Salarié tombant malade durant le délai de congé : doit-on présumer qu’il se serait de toute façon retrouvé au chômage ?

M. X est salarié et il gagne plus de Fr. 200 000.- par année. En février 2018, il reçoit son congé avec un préavis de six mois. Il tombe malade avant l’expiration de ce préavis. Comme il est encore assuré en perte de gain, et que cette assurance doit fournir des prestations durant deux ans, c’est-à-dire même après la fin des rapports de travail, il réclame les indemnités journalières prévues. L’assurance fait valoir que Monsieur X se serait de toute façon retrouvé au chômage, et que l’assurance-chômage lui aurait servi au maximum le 70 % de Fr. 148 200.-, c’est-à-dire Fr. 103 740.-. L’assureur ne veut rien payer de plus.  

Ce point de vue est contesté par l’assuré, qui fait valoir que son indemnité journalière doit être calculée sur la base du salaire qu’il réalisait et que l’on ne peut en aucun cas présumer qu’il n’aurait pas retrouvé un emploi aussi bien rémunéré. Monsieur X ouvre action contre l’assureur. Il est débouté en instance cantonale, mais fait recours au Tribunal fédéral (TF). 

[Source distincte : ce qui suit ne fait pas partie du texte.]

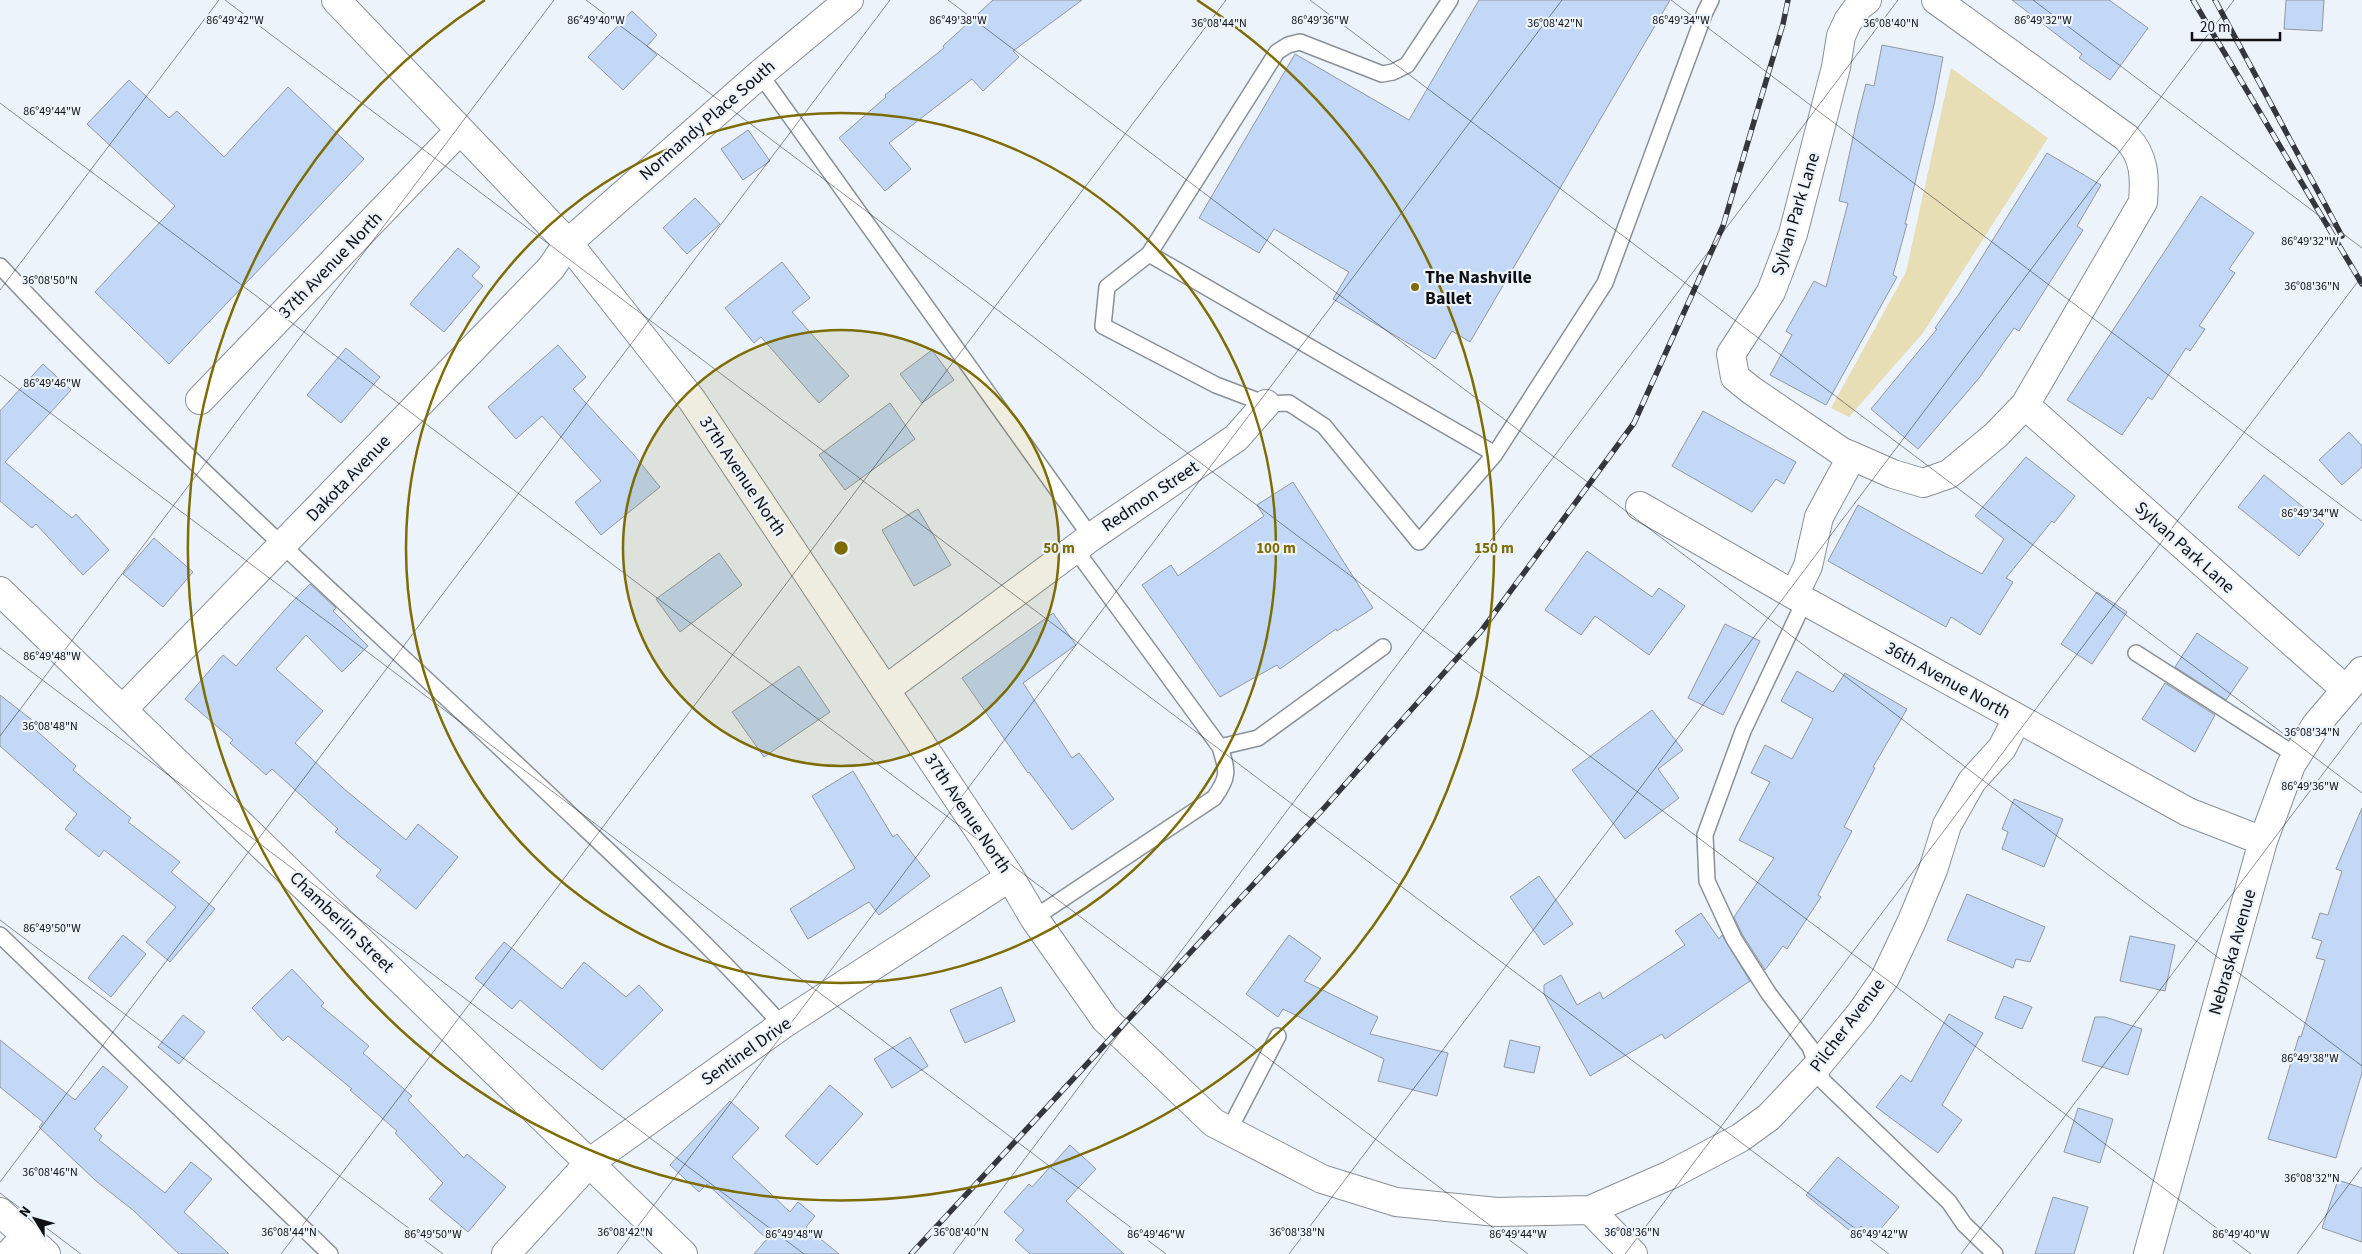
<svg xmlns="http://www.w3.org/2000/svg" width="2362" height="1254" font-family="'Source Sans 3',sans-serif">
<style>
.green{fill:#e7deb6}
.building{fill:#c2d8f6;stroke:#9398a0}
.lines{fill:none;stroke-linecap:round;stroke-linejoin:round}
.service-casing{stroke:#8a9097;stroke-width:18}
.minor-casing{stroke:#8a9097;stroke-width:30}
.service{stroke:#fff;stroke-width:15}
.minor{stroke:#fff;stroke-width:28}
.rail-casing{stroke:#34373b;stroke-width:5.5}
.rail{stroke:#ecf3fb;stroke-width:4;stroke-dasharray:11;stroke-linecap:butt}
.ticks{fill:none;stroke:#0e1013;stroke-width:1;stroke-opacity:0.45}
.ring{fill:none;stroke:#7d6b03;stroke-width:2.5}
.poi-dot{fill:#7d6b03;stroke:#ecf3fb;stroke-width:2}
.labels{text-anchor:middle;stroke-width:4.5;stroke-linejoin:round;paint-order:stroke}
.street-label{font-size:18px;fill:#0e1013;stroke:#ecf3fb}
.poi-label{font-size:18px;font-weight:bold;fill:#0e1013;stroke:#ecf3fb;text-anchor:start}
.ticks-label{font-size:12px;text-anchor:middle;fill:#0e1013;stroke:#ecf3fb;stroke-width:4.5;stroke-linejoin:round;paint-order:stroke}
.centre{fill:#7d6b03;stroke:#ecf3fb;stroke-width:2.5}
.ring-label{font-size:15px;text-anchor:middle;font-weight:bold;fill:#7d6b03;stroke:#ecf3fb;stroke-width:4.5;stroke-linejoin:round;paint-order:stroke}
</style>
<rect width="100%" height="100%" fill="#ecf3fb"/>
<path class="green" d="M 1951,68 L 2048,138 L 1923,333 L 1849,417 L 1831,408 L 1906,272 Z"/>
<path class="building" d="M 993,0 L 1082,0 L 1013,51 L 1019,57 L 983,91 L 972,79 L 889,143 L 911,169 L 885,191 L 839,138 L 886,97 L 885,95 L 944,48 L 943,46 Z
M 1479,0 L 1670,0 L 1470,342 L 1452,331 L 1435,359 L 1333,299 L 1349,272 L 1274,229 L 1259,253 L 1199,218 L 1295,54 L 1409,120 Z
M 2012,0 L 2109,0 L 2148,28 L 2110,80 L 2079,58 L 2082,54 Z
M 2286,0 L 2324,0 L 2322,31 L 2284,29 Z
M 632,11 L 657,35 L 647,46 L 657,55 L 623,90 L 588,57 Z
M 1882,45 L 1943,57 L 1934,105 L 1905,224 L 1907,224 L 1893,275 L 1897,277 L 1826,405 L 1770,375 L 1792,335 L 1786,331 L 1814,281 L 1826,287 L 1848,203 L 1839,201 L 1858,115 L 1866,84 L 1874,86 Z
M 129,80 L 169,118 L 177,111 L 224,157 L 288,87 L 364,159 L 169,364 L 95,292 L 175,206 L 87,124 Z
M 748,130 L 770,161 L 743,180 L 721,149 Z
M 2047,153 L 2101,185 L 2077,226 L 2083,230 L 2019,331 L 2014,328 L 1980,377 L 1918,449 L 1871,409 L 1937,329 L 1935,328 L 1959,294 Z
M 2201,196 L 2254,233 L 2229,269 L 2235,273 L 2199,326 L 2205,329 L 2190,351 L 2186,348 L 2152,400 L 2148,397 L 2122,435 L 2067,400 Z
M 695,198 L 720,224 L 687,254 L 663,228 Z
M 458,248 L 480,267 L 472,276 L 483,286 L 444,332 L 410,304 Z
M 782,262 L 810,298 L 792,312 L 849,376 L 819,403 L 761,337 L 754,343 L 725,308 Z
M 558,345 L 586,377 L 573,389 L 634,455 L 660,487 L 601,535 L 575,502 L 601,481 L 542,416 L 516,439 L 488,407 Z
M 346,348 L 380,377 L 341,423 L 307,395 Z
M 932,350 L 954,380 L 922,403 L 900,374 Z
M 43,364 L 71,390 L 5,462 L 72,518 L 76,514 L 109,550 L 83,575 L 36,524 L 32,528 L 0,501 L 0,411 Z
M 890,403 L 915,439 L 845,490 L 819,455 Z
M 1703,411 L 1796,462 L 1784,484 L 1776,479 L 1752,512 L 1672,466 Z
M 2349,432 L 2362,446 L 2362,467 L 2342,485 L 2319,460 Z
M 2026,457 L 2075,496 L 2054,523 L 2052,521 L 2006,578 L 2013,582 L 1980,635 L 1951,617 L 1946,627 L 1828,561 L 1858,505 L 1982,574 L 2004,539 L 1975,516 Z
M 2264,475 L 2324,524 L 2299,556 L 2238,507 Z
M 1293,482 L 1373,608 L 1337,631 L 1336,629 L 1280,669 L 1277,665 L 1220,697 L 1142,585 L 1171,565 L 1178,576 L 1264,516 L 1257,505 Z
M 918,509 L 951,565 L 914,586 L 882,530 Z
M 154,538 L 193,572 L 163,607 L 123,574 Z
M 1587,551 L 1652,597 L 1659,588 L 1685,606 L 1649,655 L 1595,616 L 1581,635 L 1545,610 Z
M 719,553 L 742,585 L 680,632 L 656,599 Z
M 310,584 L 336,608 L 333,611 L 368,646 L 342,672 L 306,635 L 276,669 L 323,711 L 295,743 L 343,788 L 406,840 L 418,824 L 458,857 L 416,909 L 376,876 L 381,870 L 335,832 L 338,829 L 272,769 L 266,775 L 230,743 L 233,740 L 185,699 L 223,655 L 236,666 L 290,604 Z
M 2097,592 L 2127,612 L 2092,664 L 2061,644 Z
M 1053,613 L 1076,645 L 1023,683 L 1072,758 L 1079,753 L 1114,799 L 1072,830 L 1029,772 L 1028,773 L 962,678 Z
M 1725,624 L 1760,641 L 1723,715 L 1688,698 Z
M 2197,633 L 2248,668 L 2226,700 L 2175,667 Z
M 799,666 L 830,712 L 764,757 L 732,712 Z
M 1797,671 L 1833,692 L 1845,673 L 1907,709 L 1873,767 L 1875,768 L 1844,827 L 1852,831 L 1818,895 L 1821,897 L 1787,949 L 1783,946 L 1765,970 L 1742,934 L 1734,917 L 1774,858 L 1739,840 L 1770,782 L 1751,773 L 1765,745 L 1792,759 L 1813,719 L 1781,701 Z
M 2165,683 L 2215,715 L 2195,752 L 2142,719 Z
M 0,695 L 32,720 L 29,724 L 76,766 L 73,770 L 131,818 L 128,822 L 180,862 L 171,872 L 215,909 L 170,962 L 146,942 L 176,907 L 104,850 L 99,857 L 65,829 L 77,814 L 0,746 Z
M 1652,710 L 1683,750 L 1658,769 L 1679,798 L 1625,839 L 1572,770 Z
M 853,771 L 893,837 L 897,834 L 930,876 L 879,915 L 869,902 L 808,939 L 790,909 L 855,868 L 812,796 Z
M 2014,799 L 2063,819 L 2044,867 L 2002,849 L 2008,832 L 2002,829 Z
M 2362,808 L 2362,1073 L 2336,1158 L 2268,1139 L 2299,1036 L 2301,1037 L 2325,960 L 2316,958 L 2322,941 L 2312,938 L 2320,913 L 2328,915 L 2342,871 L 2336,869 Z
M 1539,876 L 1573,924 L 1544,945 L 1510,897 Z
M 1967,894 L 2045,927 L 2030,962 L 2016,959 L 2013,968 L 1947,940 Z
M 1701,913 L 1719,939 L 1722,935 L 1750,981 L 1665,1039 L 1662,1034 L 1590,1076 L 1544,994 L 1544,985 L 1561,975 L 1577,1005 L 1600,992 L 1603,999 L 1685,945 L 1675,931 Z
M 123,935 L 146,954 L 111,997 L 88,978 Z
M 1289,935 L 1321,958 L 1304,981 L 1378,1017 L 1370,1034 L 1448,1053 L 1437,1096 L 1378,1081 L 1384,1059 L 1283,1009 L 1278,1017 L 1246,994 Z
M 2130,936 L 2175,945 L 2165,991 L 2120,981 Z
M 504,942 L 562,989 L 584,962 L 626,997 L 639,985 L 663,1010 L 602,1070 L 520,1000 L 512,1009 L 475,978 Z
M 292,969 L 324,1003 L 321,1006 L 369,1046 L 363,1053 L 412,1096 L 408,1100 L 464,1158 L 467,1154 L 506,1187 L 468,1232 L 429,1199 L 443,1183 L 395,1133 L 397,1131 L 350,1090 L 352,1089 L 288,1036 L 283,1041 L 252,1008 Z
M 1001,987 L 1015,1021 L 965,1043 L 950,1010 Z
M 2004,996 L 2032,1007 L 2022,1029 L 1995,1018 Z
M 1949,1014 L 1983,1033 L 1942,1105 L 1962,1120 L 1938,1153 L 1876,1107 L 1901,1075 L 1911,1082 Z
M 183,1015 L 205,1032 L 179,1064 L 158,1047 Z
M 2095,1017 L 2105,1017 L 2142,1029 L 2128,1075 L 2082,1061 Z
M 910,1037 L 928,1066 L 892,1088 L 874,1059 Z
M 0,1040 L 75,1100 L 103,1066 L 128,1087 L 94,1129 L 102,1136 L 99,1140 L 165,1193 L 191,1162 L 212,1179 L 184,1212 L 229,1254 L 179,1254 L 134,1211 L 96,1181 L 39,1127 L 43,1122 L 0,1087 Z
M 1510,1040 L 1540,1047 L 1534,1073 L 1504,1067 Z
M 830,1085 L 863,1114 L 817,1165 L 785,1136 Z
M 730,1101 L 759,1128 L 732,1157 L 790,1212 L 798,1202 L 815,1216 L 806,1227 L 839,1254 L 754,1254 L 767,1239 L 707,1184 L 699,1192 L 670,1165 Z
M 2078,1108 L 2113,1119 L 2100,1163 L 2064,1152 Z
M 1070,1145 L 1096,1169 L 1066,1201 L 1124,1254 L 1030,1254 L 1015,1240 L 1024,1230 L 1004,1212 L 1029,1184 L 1032,1187 Z
M 1838,1157 L 1899,1207 L 1874,1237 L 1861,1226 L 1854,1234 L 1806,1195 Z
M 2338,1180 L 2362,1188 L 2362,1242 L 2322,1228 Z
M 2053,1197 L 2088,1207 L 2074,1254 L 2035,1254 Z"/>
<g class="lines">
<g class="service-casing">
<path id="service" d="M 760,74 L 1091,537
M 1149,254 L 1277,52 L 1288,45 L 1300,42 L 1382,74 L 1393,72 L 1407,65 L 1450,0
M 0,266 C 176,454 370,624 556,801 C 633,874 711,946 782,1025
M 1495,454 L 1149,254 L 1107,287 L 1103,326 L 1216,385 L 1266,404 L 1289,403 L 1324,426 L 1419,542 L 1495,454 L 1605,283 L 1705,12 L 1711,0
M 1075,549 L 1220,747 L 1258,738 L 1383,647
M 1805,600 L 1743,731 L 1705,835 L 1707,881 L 1734,939 L 1769,994 L 1810,1047 L 1823,1081 L 1949,1202 L 1964,1224 L 1995,1254
M 2136,653 L 2297,756
M 1034,918 L 1214,798 C 1229,777 1228,772 1220,747
M 0,935 L 330,1254
M 1229,1130 L 1278,1036"/>
</g>
<g class="minor-casing">
<path id="minor" d="M 336,0 L 568,243 L 692,400 L 1010,877 L 1034,918 L 1105,1019 L 1214,1123 L 1322,1179 L 1396,1202 L 1497,1212 L 1590,1210 L 1670,1175 L 1740,1138 L 1769,1117 L 1818,1065 L 1860,1014 L 1885,978 L 1911,923 L 1933,870 L 1947,825 L 1972,781 L 2002,748 L 2017,719
M 1867,0 L 1858,7 L 1848,21 L 1841,36 L 1836,67 L 1793,234 L 1771,292 L 1731,354 L 1735,377 L 1751,390 L 1842,452 L 1852,456 L 1893,474 L 1923,483 L 1949,474 L 1996,435 L 2025,405 L 2143,202 C 2145,178 2145,157 2127,138 L 1936,0
M 200,400 L 460,130
M 2025,405 L 2345,689
M 1640,506 L 1794,595 L 2188,812 L 2263,841
M 0,591 L 683,1254
M 1794,595 L 1808,566 L 1819,517 L 1852,456
M 885,690 L 1091,537 L 1236,438 L 1266,404
M 123,709 L 551,268 L 568,243 L 760,74 L 849,0
M 1590,1210 L 1633,1254
M 0,1212 L 46,1254
M 9,1254 L 25,1237
M 506,1254 L 589,1163 L 782,1025 L 1010,877
M 2148,1254 L 2263,841 L 2291,765 L 2316,725 L 2362,671"/>
</g>
<use href="#service" class="service"/>
<use href="#minor" class="minor"/>
<g class="rail-casing">
<path id="rail" d="M 2193,0 L 2362,284
M 2215,0 L 2342,236
M 911,1254 L 1325,807 L 1482,630 L 1634,423 L 1723,226 L 1783,24 L 1788,0"/>
</g>
<use href="#rail" class="rail"/>
</g>
<path class="ticks" d="M 225,0 L 1889,1254M 586,0 L 2251,1254M 948,0 L 2362,1066M 1310,0 L 2362,793M 1671,0 L 2362,521M 2033,0 L 2362,248M 0,103 L 1528,1254M 0,290 L 219,0M 0,375 L 1166,1254M 0,648 L 804,1254M 0,736 L 554,0M 0,920 L 443,1254M 0,1182 L 890,0M 0,1193 L 81,1254M 281,1254 L 1226,0M 617,1254 L 1562,0M 953,1254 L 1898,0M 1289,1254 L 2234,0M 1625,1254 L 2362,276M 1961,1254 L 2362,722M 2297,1254 L 2362,1167"/>
<circle cx="841" cy="548" r="218" fill="#7d6b03" fill-opacity=".12"/>
<g class="ring">
<circle cx="841" cy="548" r="218"/>
<circle cx="841" cy="548" r="435"/>
<path d="M1197 0A653 653 0 1 1 485 0"/>
</g>
<circle class="poi-dot" cx="1415" cy="287" r="5"/>
<g class="labels">
<g class="street-label">
<text transform="translate(707 120) rotate(-41)" y="6">Normandy Place South</text>
<text transform="translate(1795 214) rotate(-73)" y="6">Sylvan Park Lane</text>
<text transform="translate(330 265) rotate(-46)" y="6">37th Avenue North</text>
<text transform="translate(743 476) rotate(56)" y="6">37th Avenue North</text>
<text transform="translate(348 478) rotate(-46)" y="6">Dakota Avenue</text>
<text transform="translate(1150 496) rotate(-34)" y="6">Redmon Street</text>
<text transform="translate(2185 547) rotate(42)" y="6">Sylvan Park Lane</text>
<text transform="translate(1948 680) rotate(29)" y="6">36th Avenue North</text>
<text transform="translate(968 813) rotate(56)" y="6">37th Avenue North</text>
<text transform="translate(342 922) rotate(44)" y="6">Chamberlin Street</text>
<text transform="translate(2232 952) rotate(-74)" y="6">Nebraska Avenue</text>
<text transform="translate(1847 1025) rotate(-53)" y="6">Pilcher Avenue</text>
<text transform="translate(746 1051) rotate(-35)" y="6">Sentinel Drive</text>
</g>
<g class="poi-label">
<text x="1425" y="283">The Nashville<tspan x="1425" dy="21">Ballet</tspan></text>
</g>
</g>
<g class="ticks-label">
<text x="235" y="24">86°49'42"W</text>
<text x="596" y="24">86°49'40"W</text>
<text x="958" y="24">86°49'38"W</text>
<text x="1320" y="24">86°49'36"W</text>
<text x="1681" y="24">86°49'34"W</text>
<text x="2043" y="24">86°49'32"W</text>
<text x="1219" y="27">36°08'44"N</text>
<text x="1555" y="27">36°08'42"N</text>
<text x="1891" y="27">36°08'40"N</text>
<text x="52" y="115">86°49'44"W</text>
<text x="2310" y="245">86°49'32"W</text>
<text x="50" y="284">36°08'50"N</text>
<text x="2312" y="290">36°08'36"N</text>
<text x="52" y="387">86°49'46"W</text>
<text x="2310" y="517">86°49'34"W</text>
<text x="52" y="660">86°49'48"W</text>
<text x="50" y="730">36°08'48"N</text>
<text x="2312" y="736">36°08'34"N</text>
<text x="2310" y="790">86°49'36"W</text>
<text x="52" y="932">86°49'50"W</text>
<text x="2310" y="1062">86°49'38"W</text>
<text x="50" y="1176">36°08'46"N</text>
<text x="2312" y="1182">36°08'32"N</text>
<text x="289" y="1236">36°08'44"N</text>
<text x="625" y="1236">36°08'42"N</text>
<text x="961" y="1236">36°08'40"N</text>
<text x="1297" y="1236">36°08'38"N</text>
<text x="1632" y="1236">36°08'36"N</text>
<text x="433" y="1238">86°49'50"W</text>
<text x="794" y="1238">86°49'48"W</text>
<text x="1156" y="1238">86°49'46"W</text>
<text x="1518" y="1238">86°49'44"W</text>
<text x="1879" y="1238">86°49'42"W</text>
<text x="2241" y="1238">86°49'40"W</text>
</g>
<circle cx="841" cy="548" r="8" class="centre"/>
<g class="ring-label">
<text x="1059" y="553">50 m</text>
<text x="1276" y="553">100 m</text>
<text x="1494" y="553">150 m</text>
</g>
<g transform="translate(35 1219) rotate(307)" stroke="#ecf3fb" stroke-width="4" paint-order="stroke">
<path d="M0-4L9 19L0 12L-9 19Z" fill="#0e1013"/>
<text y="-8" font-size="14" font-weight="bold" text-anchor="middle" fill="#0e1013">N</text>
</g>
<path d="M2192 32v8h88v-8" fill="none" stroke="#0e1013" stroke-width="2.5"/>
<text x="2200" y="32" font-size="15" fill="#0e1013" stroke="#ecf3fb" stroke-width="4" paint-order="stroke">20 m</text>
</svg>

Cette autorité rappelle sa jurisprudence 141 III 241, où on lit (traduction) : « si la personne assurée avait encore son travail lors du début de sa maladie, elle profite de la présomption de fait qu’elle aurait continué une activité lucrative si elle n’était pas tombée malade ». Sans cette présomption, ajoute le TF, l’assuré aurait des difficultés presque insurmontables de preuve. Mais l’assureur est en droit d’apporter la preuve contraire. Toutefois, le TF a lui-même limité la portée de cette présomption favorable aux travailleurs aux cas ou la résiliation du contrat de travail a été faite après la survenance de la maladie. 

S’appuyant sur sa jurisprudence en matière d’assurance sociale, le TF confirme cette limitation : dès lors que de toute façon, même sans maladie, l’ancien emploi bien rémunéré ne se serait pas poursuivi, il incombe à l’assuré de rendre vraisemblable qu’il aurait retrouvé un emploi aussi bien rémunéré. Or, ici, une telle vraisemblance n’est pas apportée, parce que l’assuré a simplement indiqué qu’il avait effectivement trouvé un nouvel employeur, mais que le salaire n’avait même pas été discuté avec ce nouvel employeur, malgré les nombreux mois qui s’étaient écoulés. 

Le TF estime dès lors qu’il n’est pas établi, même au degré de la vraisemblance prépondérante, que l’assuré aurait accepté cet emploi — dont le salaire était encore inconnu — compte tenu du fait qu’il avait déclaré ne vouloir en aucun cas d’un emploi moins bien rémunéré. Monsieur X aurait dû, selon le TF, fournir des éléments relatifs au nouveau salaire dont il aurait pu bénéficier. Faute de tels éléments, son action — donc le recours — doit être rejetée. 

ATF 4A_424 / du 19 janvier 2021, destiné à publication 

Notre commentaire : 

Cet arrêt, sévère pour le salarié et favorable aux assureurs en perte de gain, concrétise l’idée de base en assurance sociale qu’en cas de sinistre, l’assuré ne doit pas être mieux placé, financièrement parlant, que si le sinistre ne s’était pas produit. Autrement dit, en l’espèce, les indemnités journalières ne peuvent pas dépasser les prestations de l’assurance chômage. Monsieur X a joué de malchance : si la maladie s’était déclarée avant la résiliation du contrat de travail, la présomption aurait joué en sa faveur. De plus, l’assureur a profité ici du fait que son assuré n’avait guère été actif dans la recherche d’un nouvel emploi (mais c’est très difficile quand on est malade) et surtout qu’il avait tardé à négocier son salaire — qui est un élément essentiel — pour le nouveau contrat qu’il avait en vue.